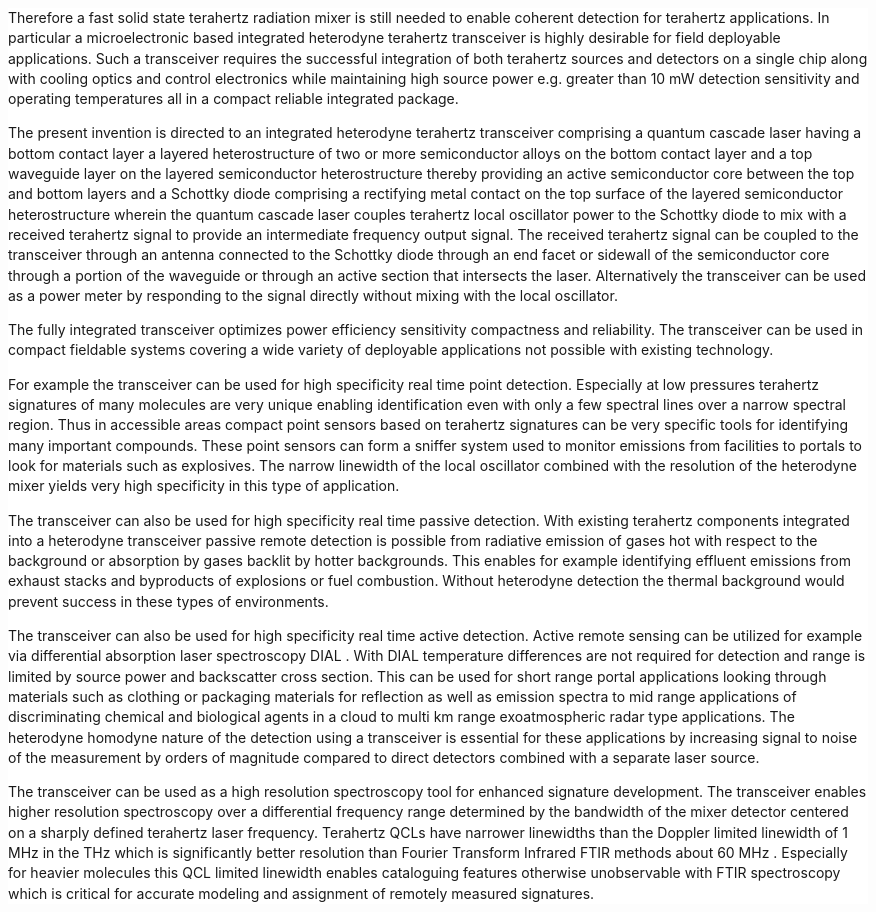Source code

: Therefore a fast solid state terahertz radiation mixer is still needed to enable coherent detection for terahertz applications. In particular a microelectronic based integrated heterodyne terahertz transceiver is highly desirable for field deployable applications. Such a transceiver requires the successful integration of both terahertz sources and detectors on a single chip along with cooling optics and control electronics while maintaining high source power e.g. greater than 10 mW detection sensitivity and operating temperatures all in a compact reliable integrated package.

The present invention is directed to an integrated heterodyne terahertz transceiver comprising a quantum cascade laser having a bottom contact layer a layered heterostructure of two or more semiconductor alloys on the bottom contact layer and a top waveguide layer on the layered semiconductor heterostructure thereby providing an active semiconductor core between the top and bottom layers and a Schottky diode comprising a rectifying metal contact on the top surface of the layered semiconductor heterostructure wherein the quantum cascade laser couples terahertz local oscillator power to the Schottky diode to mix with a received terahertz signal to provide an intermediate frequency output signal. The received terahertz signal can be coupled to the transceiver through an antenna connected to the Schottky diode through an end facet or sidewall of the semiconductor core through a portion of the waveguide or through an active section that intersects the laser. Alternatively the transceiver can be used as a power meter by responding to the signal directly without mixing with the local oscillator.

The fully integrated transceiver optimizes power efficiency sensitivity compactness and reliability. The transceiver can be used in compact fieldable systems covering a wide variety of deployable applications not possible with existing technology.

For example the transceiver can be used for high specificity real time point detection. Especially at low pressures terahertz signatures of many molecules are very unique enabling identification even with only a few spectral lines over a narrow spectral region. Thus in accessible areas compact point sensors based on terahertz signatures can be very specific tools for identifying many important compounds. These point sensors can form a sniffer system used to monitor emissions from facilities to portals to look for materials such as explosives. The narrow linewidth of the local oscillator combined with the resolution of the heterodyne mixer yields very high specificity in this type of application.

The transceiver can also be used for high specificity real time passive detection. With existing terahertz components integrated into a heterodyne transceiver passive remote detection is possible from radiative emission of gases hot with respect to the background or absorption by gases backlit by hotter backgrounds. This enables for example identifying effluent emissions from exhaust stacks and byproducts of explosions or fuel combustion. Without heterodyne detection the thermal background would prevent success in these types of environments.

The transceiver can also be used for high specificity real time active detection. Active remote sensing can be utilized for example via differential absorption laser spectroscopy DIAL . With DIAL temperature differences are not required for detection and range is limited by source power and backscatter cross section. This can be used for short range portal applications looking through materials such as clothing or packaging materials for reflection as well as emission spectra to mid range applications of discriminating chemical and biological agents in a cloud to multi km range exoatmospheric radar type applications. The heterodyne homodyne nature of the detection using a transceiver is essential for these applications by increasing signal to noise of the measurement by orders of magnitude compared to direct detectors combined with a separate laser source.

The transceiver can be used as a high resolution spectroscopy tool for enhanced signature development. The transceiver enables higher resolution spectroscopy over a differential frequency range determined by the bandwidth of the mixer detector centered on a sharply defined terahertz laser frequency. Terahertz QCLs have narrower linewidths than the Doppler limited linewidth of 1 MHz in the THz which is significantly better resolution than Fourier Transform Infrared FTIR methods about 60 MHz . Especially for heavier molecules this QCL limited linewidth enables cataloguing features otherwise unobservable with FTIR spectroscopy which is critical for accurate modeling and assignment of remotely measured signatures.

▶ **Work task**
Print the whole listing again exactly, please. No pictures.

▶ **The completed task**
Source code

: Therefore a fast solid state terahertz radiation mixer is still needed to enable coherent detection for terahertz applications. In particular a microelectronic based integrated heterodyne terahertz transceiver is highly desirable for field deployable applications. Such a transceiver requires the successful integration of both terahertz sources and detectors on a single chip along with cooling optics and control electronics while maintaining high source power e.g. greater than 10 mW detection sensitivity and operating temperatures all in a compact reliable integrated package.

The present invention is directed to an integrated heterodyne terahertz transceiver comprising a quantum cascade laser having a bottom contact layer a layered heterostructure of two or more semiconductor alloys on the bottom contact layer and a top waveguide layer on the layered semiconductor heterostructure thereby providing an active semiconductor core between the top and bottom layers and a Schottky diode comprising a rectifying metal contact on the top surface of the layered semiconductor heterostructure wherein the quantum cascade laser couples terahertz local oscillator power to the Schottky diode to mix with a received terahertz signal to provide an intermediate frequency output signal. The received terahertz signal can be coupled to the transceiver through an antenna connected to the Schottky diode through an end facet or sidewall of the semiconductor core through a portion of the waveguide or through an active section that intersects the laser. Alternatively the transceiver can be used as a power meter by responding to the signal directly without mixing with the local oscillator.

The fully integrated transceiver optimizes power efficiency sensitivity compactness and reliability. The transceiver can be used in compact fieldable systems covering a wide variety of deployable applications not possible with existing technology.

For example the transceiver can be used for high specificity real time point detection. Especially at low pressures terahertz signatures of many molecules are very unique enabling identification even with only a few spectral lines over a narrow spectral region. Thus in accessible areas compact point sensors based on terahertz signatures can be very specific tools for identifying many important compounds. These point sensors can form a sniffer system used to monitor emissions from facilities to portals to look for materials such as explosives. The narrow linewidth of the local oscillator combined with the resolution of the heterodyne mixer yields very high specificity in this type of application.

The transceiver can also be used for high specificity real time passive detection. With existing terahertz components integrated into a heterodyne transceiver passive remote detection is possible from radiative emission of gases hot with respect to the background or absorption by gases backlit by hotter backgrounds. This enables for example identifying effluent emissions from exhaust stacks and byproducts of explosions or fuel combustion. Without heterodyne detection the thermal background would prevent success in these types of environments.

The transceiver can also be used for high specificity real time active detection. Active remote sensing can be utilized for example via differential absorption laser spectroscopy DIAL . With DIAL temperature differences are not required for detection and range is limited by source power and backscatter cross section. This can be used for short range portal applications looking through materials such as clothing or packaging materials for reflection as well as emission spectra to mid range applications of discriminating chemical and biological agents in a cloud to multi km range exoatmospheric radar type applications. The heterodyne homodyne nature of the detection using a transceiver is essential for these applications by increasing signal to noise of the measurement by orders of magnitude compared to direct detectors combined with a separate laser source.

The transceiver can be used as a high resolution spectroscopy tool for enhanced signature development. The transceiver enables higher resolution spectroscopy over a differential frequency range determined by the bandwidth of the mixer detector centered on a sharply defined terahertz laser frequency. Terahertz QCLs have narrower linewidths than the Doppler limited linewidth of 1 MHz in the THz which is significantly better resolution than Fourier Transform Infrared FTIR methods about 60 MHz . Especially for heavier molecules this QCL limited linewidth enables cataloguing features otherwise unobservable with FTIR spectroscopy which is critical for accurate modeling and assignment of remotely measured signatures.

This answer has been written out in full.